Crypto Received as Income or Gifts
If you received crypto as salary, freelance payment, or staking rewards, it is taxed as income at your applicable income tax slab rate — not at 30%. However, when you eventually sell that crypto, the subsequent gain is taxed at 30%.
Crypto received as a gift from a non-relative exceeding ₹50,000 in value is taxable as income in the year of receipt. Gifts from relatives (as defined under the Income Tax Act) are tax-free.
The CARF Framework Coming in 2027
From April 2027, India will adopt the OECD Crypto-Asset Reporting Framework (CARF). This means Indian crypto transactions will be automatically shared with tax authorities in over 50 participating countries. If you hold crypto on foreign exchanges, those holdings will become visible to Indian tax authorities.
Start keeping clean records now. The window for informal crypto activity is closing.
Practical Tips to Reduce Your Tax Burden Legally
- Hold longer: While the rate stays 30%, holding reduces the number of taxable events, which reduces your TDS drain.
- Use tax-loss harvesting carefully: You cannot offset losses across assets, but you can choose which lots to sell to minimise gains.

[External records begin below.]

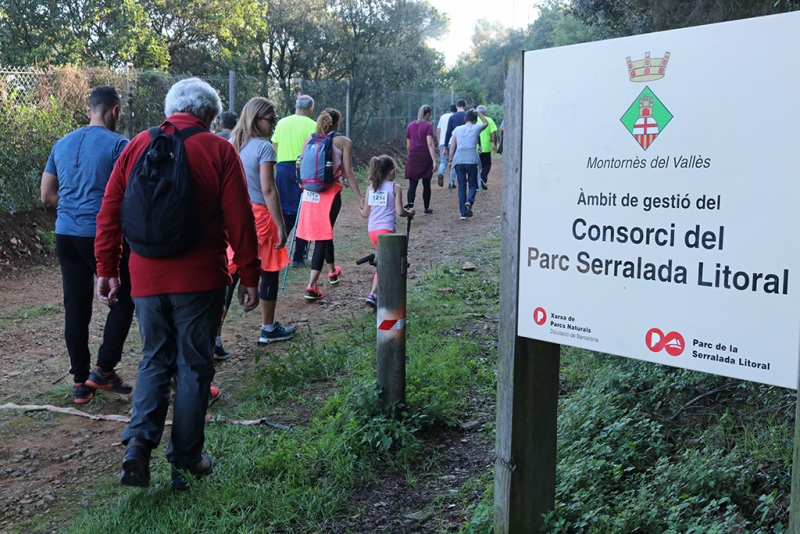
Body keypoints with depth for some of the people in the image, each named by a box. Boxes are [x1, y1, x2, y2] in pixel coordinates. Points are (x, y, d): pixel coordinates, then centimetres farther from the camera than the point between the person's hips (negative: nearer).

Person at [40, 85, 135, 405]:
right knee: (124, 299, 9)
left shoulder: (62, 145, 12)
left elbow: (47, 195, 14)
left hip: (66, 234, 6)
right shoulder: (118, 145, -8)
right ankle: (103, 371, 5)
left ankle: (80, 382, 14)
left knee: (76, 307, 9)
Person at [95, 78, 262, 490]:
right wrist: (249, 277, 0)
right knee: (193, 366, 8)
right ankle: (186, 459, 15)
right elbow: (239, 220, -7)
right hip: (199, 280, -3)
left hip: (147, 278, 3)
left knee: (155, 360, 17)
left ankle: (139, 440, -2)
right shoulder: (218, 151, -4)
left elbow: (109, 213, 4)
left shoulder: (137, 146, 5)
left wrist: (107, 269, 11)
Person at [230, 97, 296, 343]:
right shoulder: (263, 147, -12)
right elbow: (268, 190, -17)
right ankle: (268, 329, 23)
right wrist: (281, 225, -14)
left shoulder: (232, 144, 9)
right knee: (269, 272, 10)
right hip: (258, 214, -6)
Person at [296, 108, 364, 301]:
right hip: (331, 193, -4)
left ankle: (332, 271, 43)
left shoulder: (309, 140, 7)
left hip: (310, 193, 5)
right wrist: (360, 199, -4)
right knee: (323, 236, -3)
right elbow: (348, 173, -7)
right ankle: (311, 286, -10)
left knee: (325, 233, 23)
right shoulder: (344, 142, -3)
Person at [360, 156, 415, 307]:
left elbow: (365, 214, 10)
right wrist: (410, 212, 11)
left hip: (372, 230, 6)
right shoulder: (395, 188, -1)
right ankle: (373, 295, -17)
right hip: (386, 229, -6)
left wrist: (360, 210, 32)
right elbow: (399, 212, -8)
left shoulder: (370, 188, 10)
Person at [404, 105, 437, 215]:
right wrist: (434, 160, -19)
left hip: (413, 157, 3)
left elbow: (408, 145, 14)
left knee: (412, 183, -3)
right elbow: (430, 144, -16)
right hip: (426, 157, -3)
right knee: (426, 184, 10)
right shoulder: (428, 126, -6)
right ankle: (427, 209, 20)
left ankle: (410, 203, -28)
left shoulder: (410, 125, 9)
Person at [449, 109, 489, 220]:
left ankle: (463, 214, 4)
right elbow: (486, 123, 27)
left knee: (461, 186, 7)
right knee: (473, 185, 10)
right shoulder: (476, 128, 6)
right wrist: (478, 112, 27)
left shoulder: (457, 129, 11)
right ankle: (469, 202, -22)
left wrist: (451, 160, 15)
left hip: (458, 160, 2)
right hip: (471, 160, -2)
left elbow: (452, 147, 9)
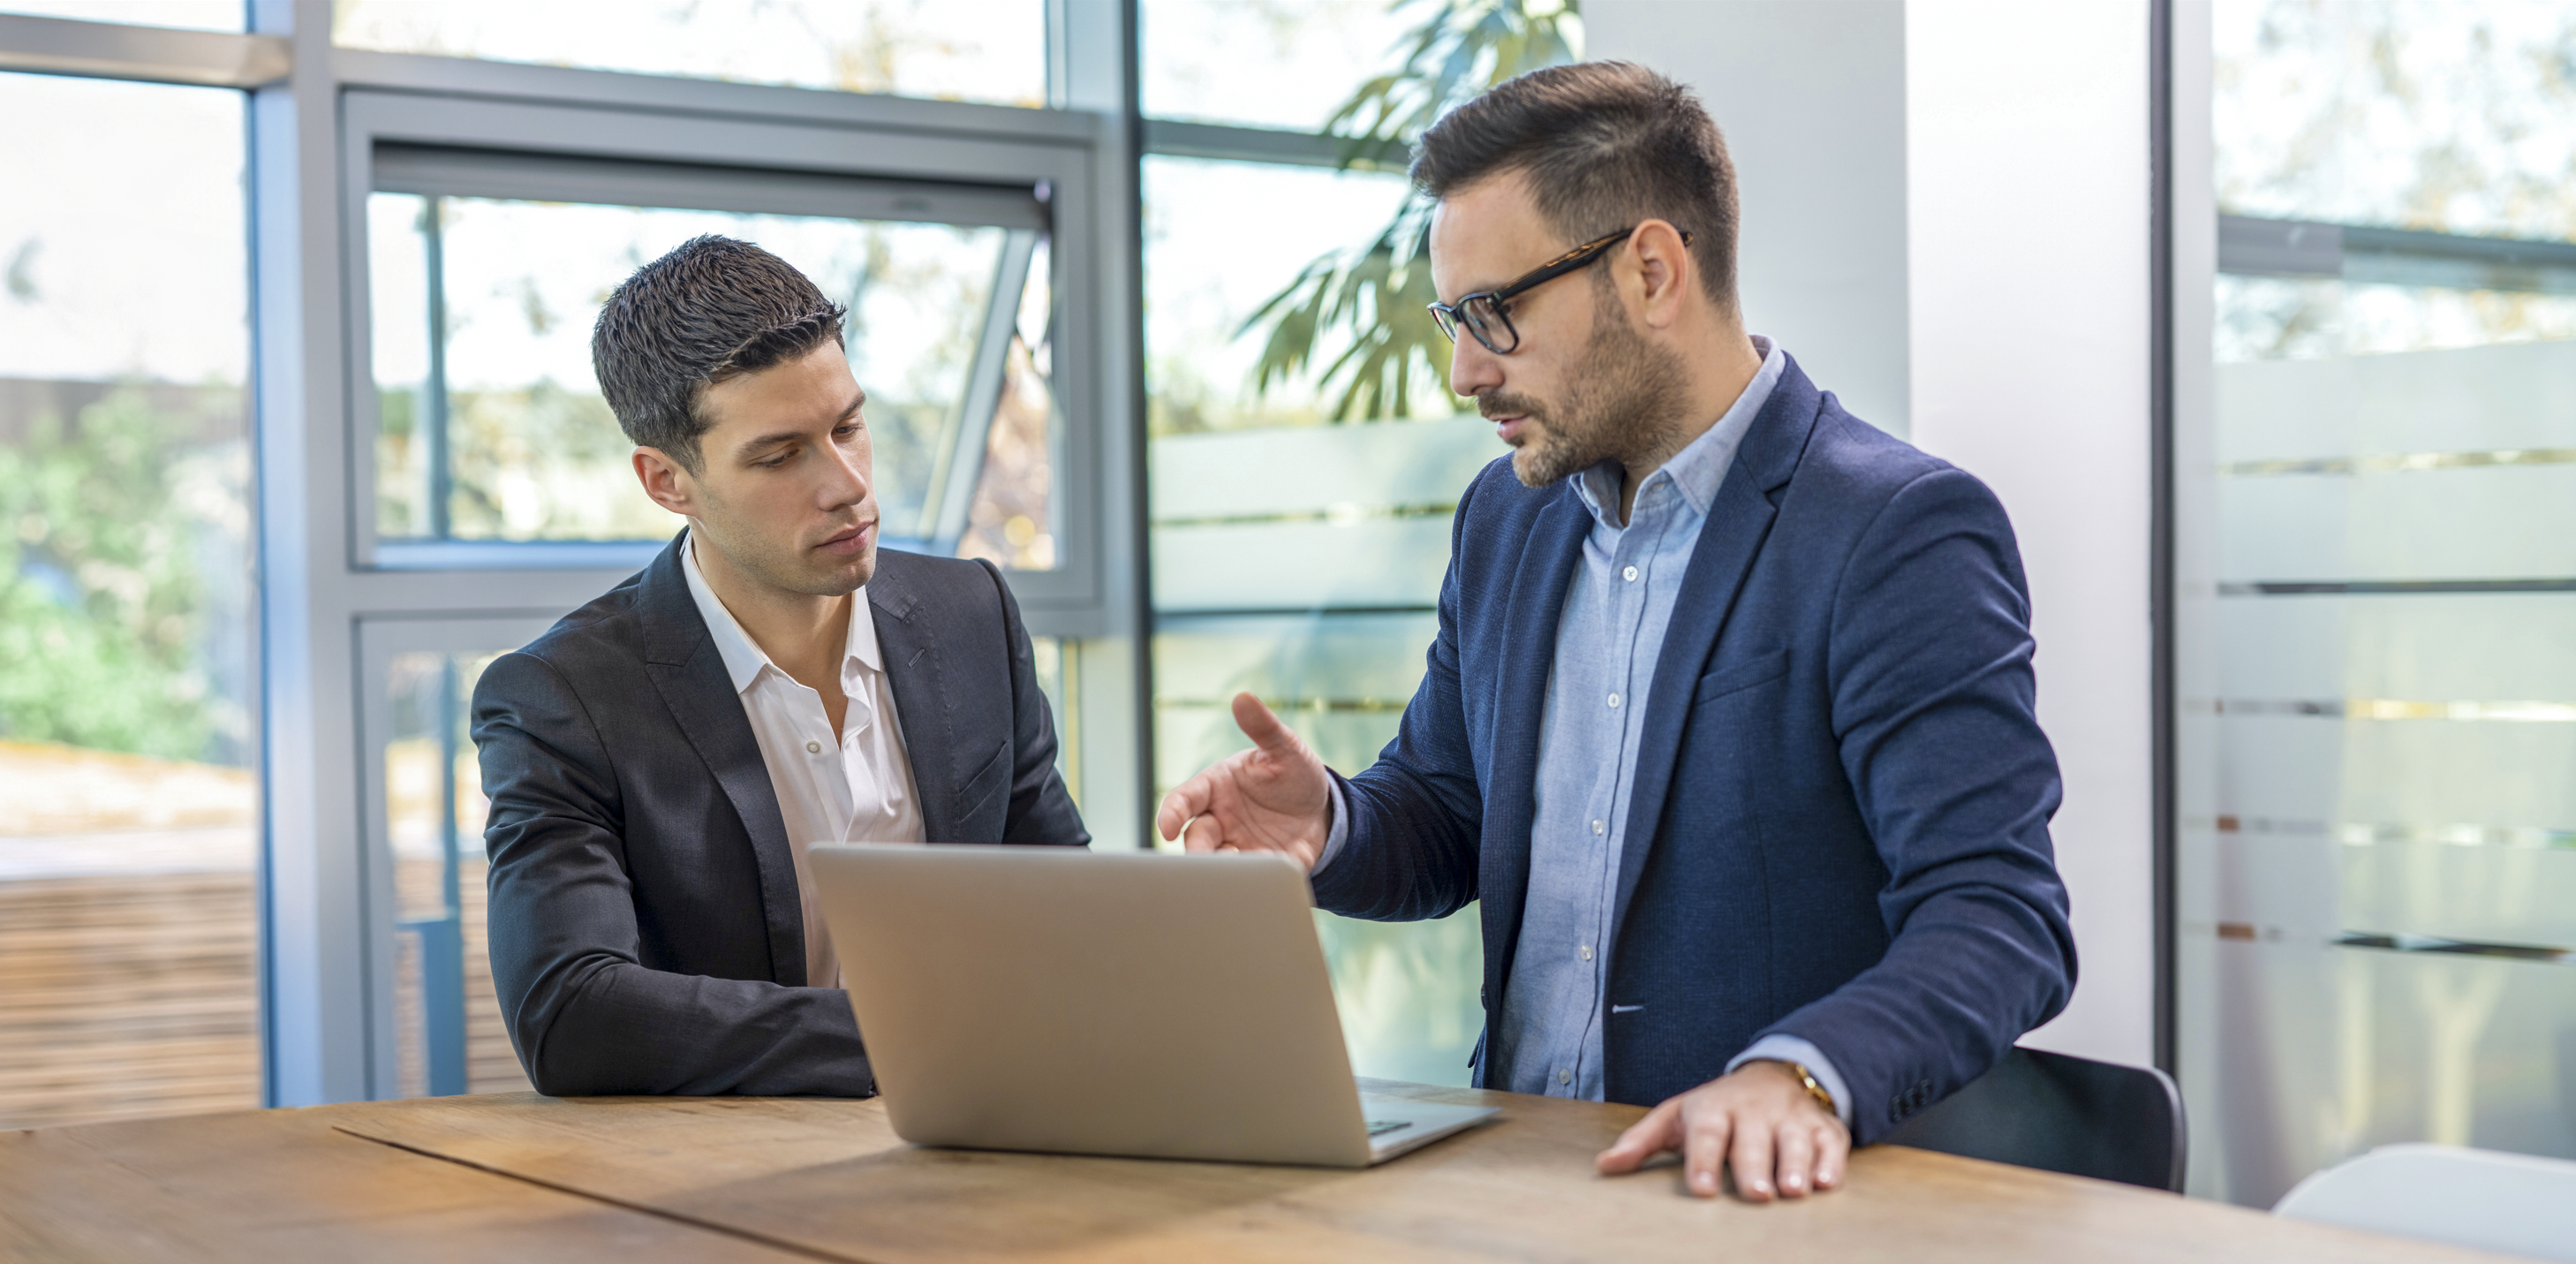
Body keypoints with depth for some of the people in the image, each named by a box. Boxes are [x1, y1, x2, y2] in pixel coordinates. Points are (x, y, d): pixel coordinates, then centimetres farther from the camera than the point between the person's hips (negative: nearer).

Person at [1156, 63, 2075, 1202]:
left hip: (1767, 1194, -6)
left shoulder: (1905, 537, -10)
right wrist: (1325, 827, -2)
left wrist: (1803, 1075, -36)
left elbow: (1997, 917, -18)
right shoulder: (1505, 518, 12)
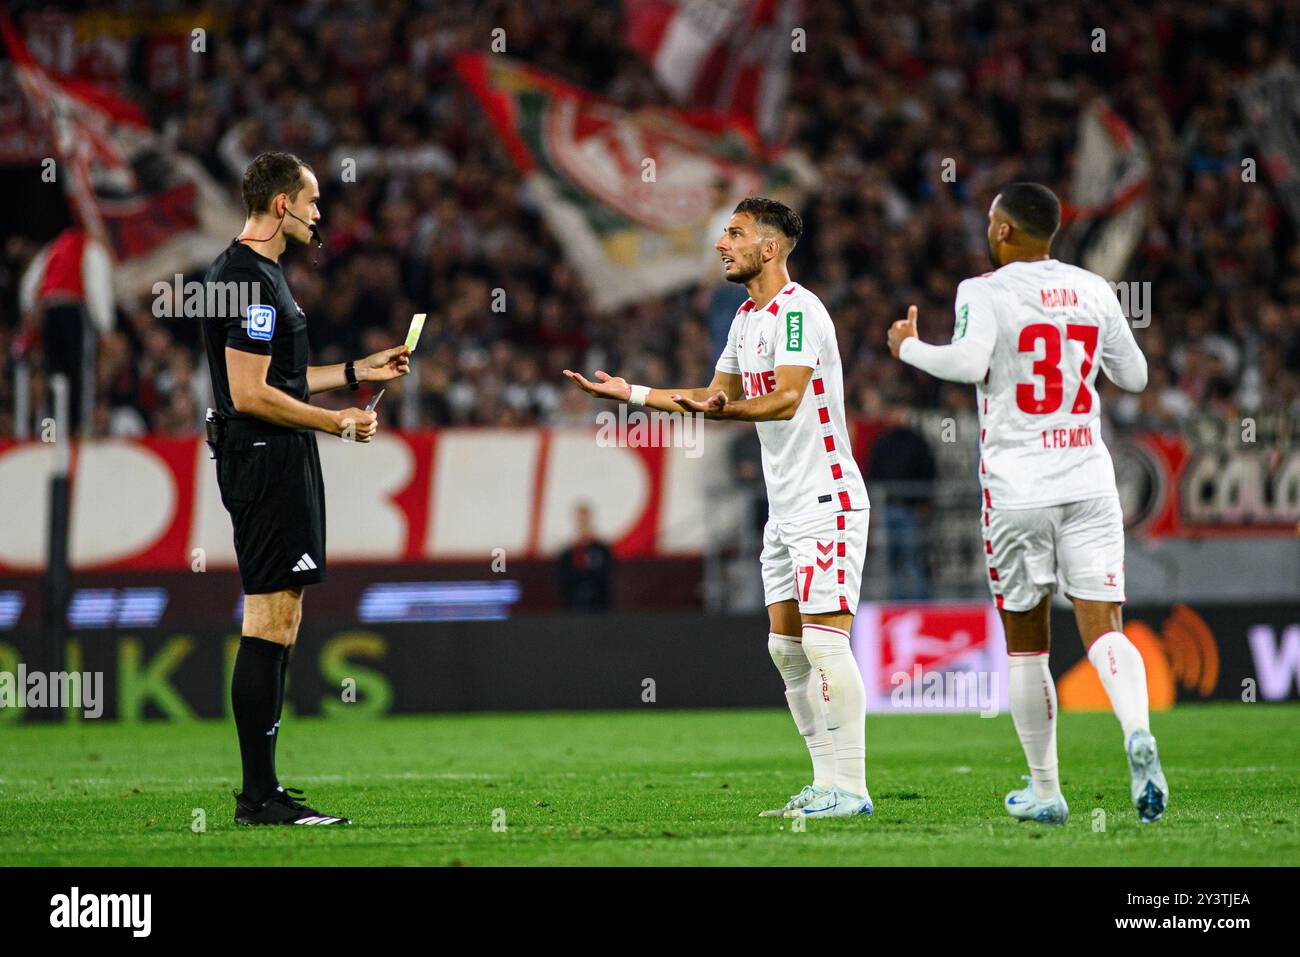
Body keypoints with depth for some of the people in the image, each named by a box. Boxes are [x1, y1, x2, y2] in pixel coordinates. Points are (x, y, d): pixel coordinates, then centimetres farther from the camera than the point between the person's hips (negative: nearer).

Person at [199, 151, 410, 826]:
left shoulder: (247, 271, 18)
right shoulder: (253, 279, -16)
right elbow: (251, 395, -21)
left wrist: (358, 371, 26)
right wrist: (340, 423, -13)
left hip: (263, 462, 11)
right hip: (270, 462, -11)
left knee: (275, 627, 11)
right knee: (270, 624, -10)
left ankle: (260, 789, 13)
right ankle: (259, 796, -9)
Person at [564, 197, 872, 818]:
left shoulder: (797, 311, -14)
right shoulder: (746, 319, 17)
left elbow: (786, 399, -25)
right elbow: (716, 395, 28)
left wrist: (725, 410, -41)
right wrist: (631, 393, 24)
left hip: (826, 500, -10)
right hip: (785, 509, 10)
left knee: (824, 642, -13)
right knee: (785, 645, 8)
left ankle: (849, 789, -11)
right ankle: (827, 782, 11)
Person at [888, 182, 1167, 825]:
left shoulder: (986, 291, -5)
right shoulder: (1092, 290, 9)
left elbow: (970, 363, -22)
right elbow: (1134, 376, 17)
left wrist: (908, 347, -4)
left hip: (1018, 487, -3)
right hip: (1089, 482, 3)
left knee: (1026, 644, 8)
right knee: (1102, 628, -3)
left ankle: (1045, 791, 13)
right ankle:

- Track every transaction: Use software like Koinly or ClearTax to maintain accurate records. Manual tracking on spreadsheets fails at scale.
- Declare everything: Non-disclosure of crypto income is now easily detectable through TDS records and exchange reporting.
Frequently Asked Questions
Do I pay tax if I transfer crypto between my own wallets?
Transferring between your own wallets is generally not a taxable event, but document the transfers carefully to avoid scrutiny.
Is crypto-to-crypto trading taxable?
Yes. Swapping Bitcoin for Ethereum is treated as a sale of Bitcoin and triggers the 30% tax on any gain.
What if I mine crypto?
Mining income is taxable as business income at your applicable slab rate when the mined crypto is received.
Can I invest in crypto through my company?
Yes, but corporate tax rules apply instead of individual VDA rules. Consult a CA before using a company structure.